LTO reminds public: Don’t use unauthorized commemorative license plates
By Jel Santos
The Land Transportation Office (LTO) on Friday, Dec. 23, warned the public not to use commemorative license plates on their motor vehicles without permission or they risk facing fines and other consequences.

Assistant Secretary Jose Arturo “Jay Art” Tugade, LTO chief, said that the LTO does not endorse the use of commemorative license plates on either private or public cars and urged people to take them off if they are still in use.
He asserted that no motor vehicle should bear illegal commemorative plates as it is banned by the office.
“The current administration of the LTO has not recommended commemorative license plates to be issued to motor vehicle owners, thus, its use is therefore prohibited. If vehicle owners are caught by law enforcers still using commemorative plates whose effectivity dates have already expired, they will be apprehended and fined,” Tugade said in a statement.
According to Department of Transportation and Communications (DOTC) Joint Administrative Circular No. 2014-01, operating a motor vehicle with an unauthorized license plate is punishable by a P5,000 fine and the confiscation of the unauthorized plate.
Tugade said commemorative license plates should not be utilized to terrorize law enforcement officers or prevent them from apprehending people for moving offences.

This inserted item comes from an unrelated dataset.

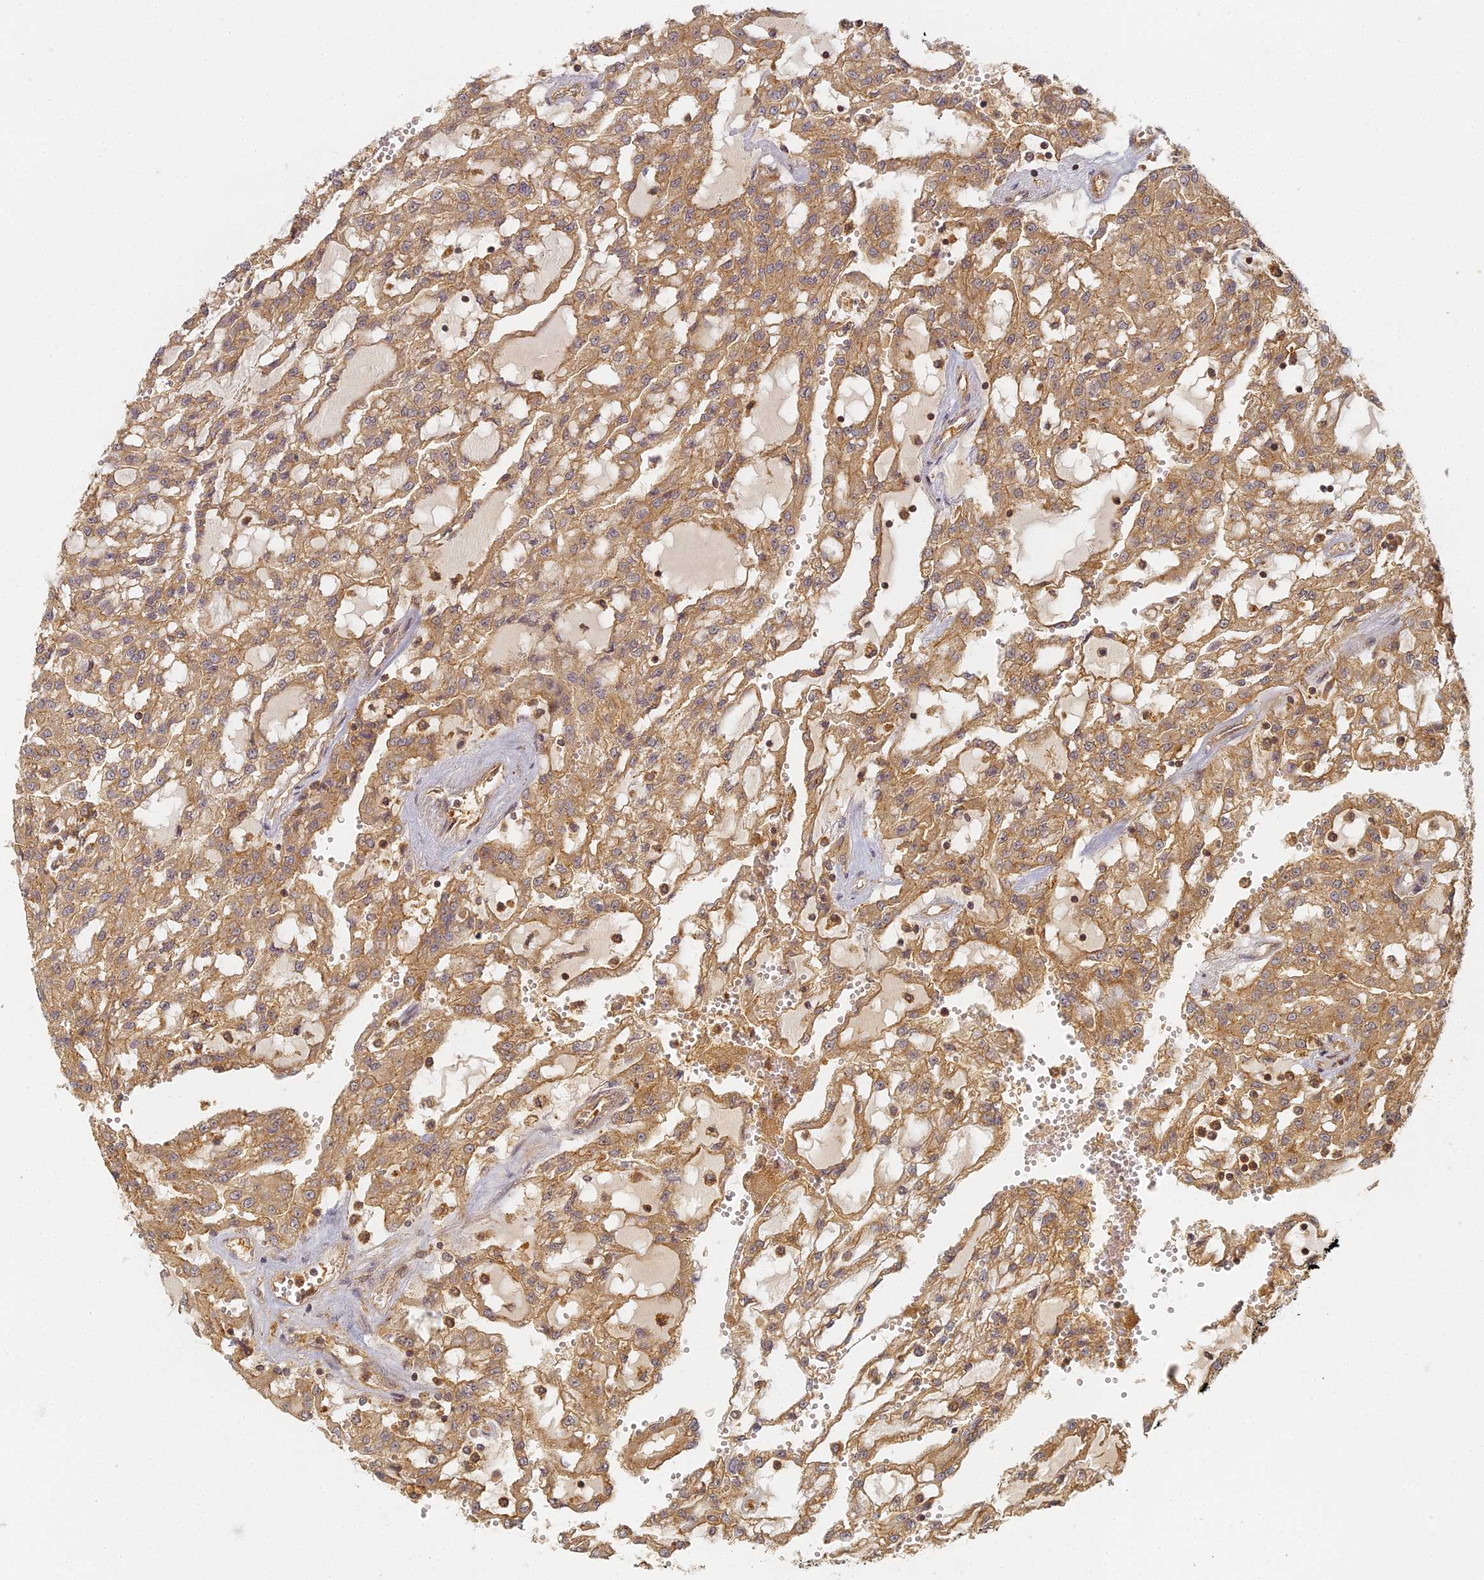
{"staining": {"intensity": "moderate", "quantity": ">75%", "location": "cytoplasmic/membranous"}, "tissue": "renal cancer", "cell_type": "Tumor cells", "image_type": "cancer", "snomed": [{"axis": "morphology", "description": "Adenocarcinoma, NOS"}, {"axis": "topography", "description": "Kidney"}], "caption": "Moderate cytoplasmic/membranous expression is present in approximately >75% of tumor cells in renal adenocarcinoma.", "gene": "INO80D", "patient": {"sex": "male", "age": 63}}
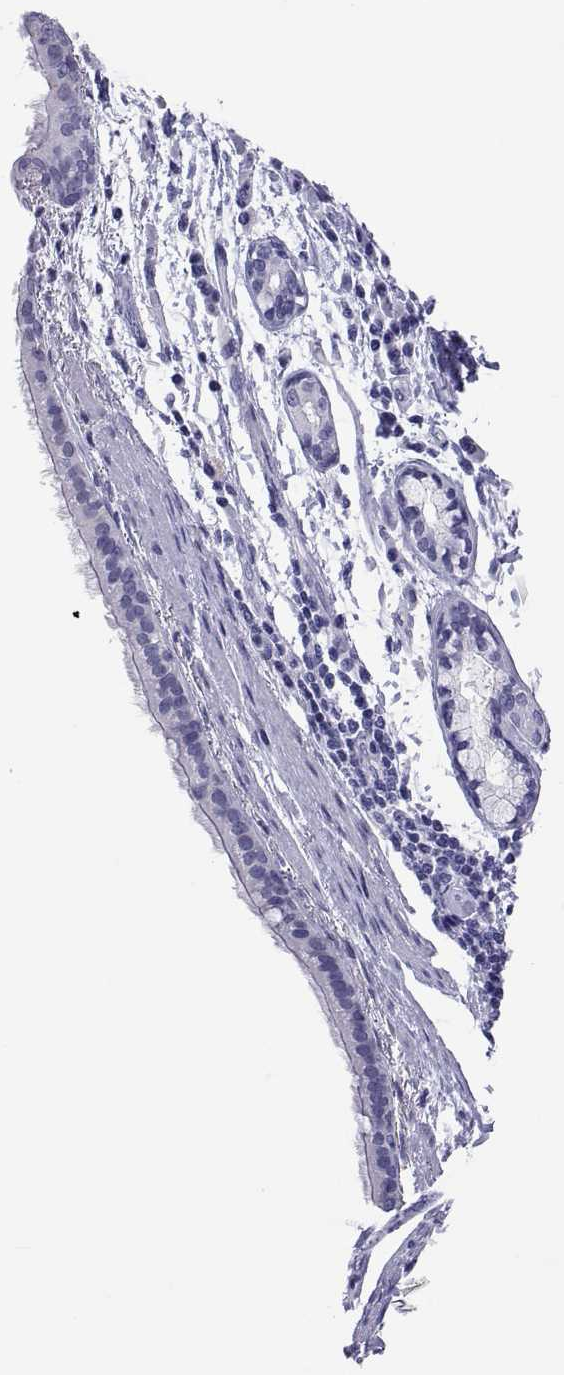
{"staining": {"intensity": "negative", "quantity": "none", "location": "none"}, "tissue": "bronchus", "cell_type": "Respiratory epithelial cells", "image_type": "normal", "snomed": [{"axis": "morphology", "description": "Normal tissue, NOS"}, {"axis": "morphology", "description": "Squamous cell carcinoma, NOS"}, {"axis": "topography", "description": "Bronchus"}, {"axis": "topography", "description": "Lung"}], "caption": "Human bronchus stained for a protein using immunohistochemistry reveals no positivity in respiratory epithelial cells.", "gene": "QRICH2", "patient": {"sex": "male", "age": 69}}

The LTO said that commemorative license plates are those whose use is limited to the observance and/or commemoration of events that bear national significance, and with a validity of only one year as approved by the Department of Transportation (DOTr).
The problem arose after a Facebook group page called "Philippine National Police Academy - Justice, Integrity, Service" published a public advisory with a picture of a car with a commemorative license plate bearing the letters "PNPA," which appear to refer to the Philippine National Police Academy, that was allegedly shared with the group by a concerned citizen.
The Facebook page's administrators issued a public warning about the use of commemorative plates, badges, emblems, and stickers by unscrupulous individuals who are neither directly affiliated with nor a graduate of PNPA and who are in violation of traffic and other laws, the group said in its advisory.
Tudage said “the present LTO administration did not recommend the approval of any commemorative license plate that bears the letters ‘PNPA’ and no such license plate was approved by the DOTr and endorsed to the LTO.”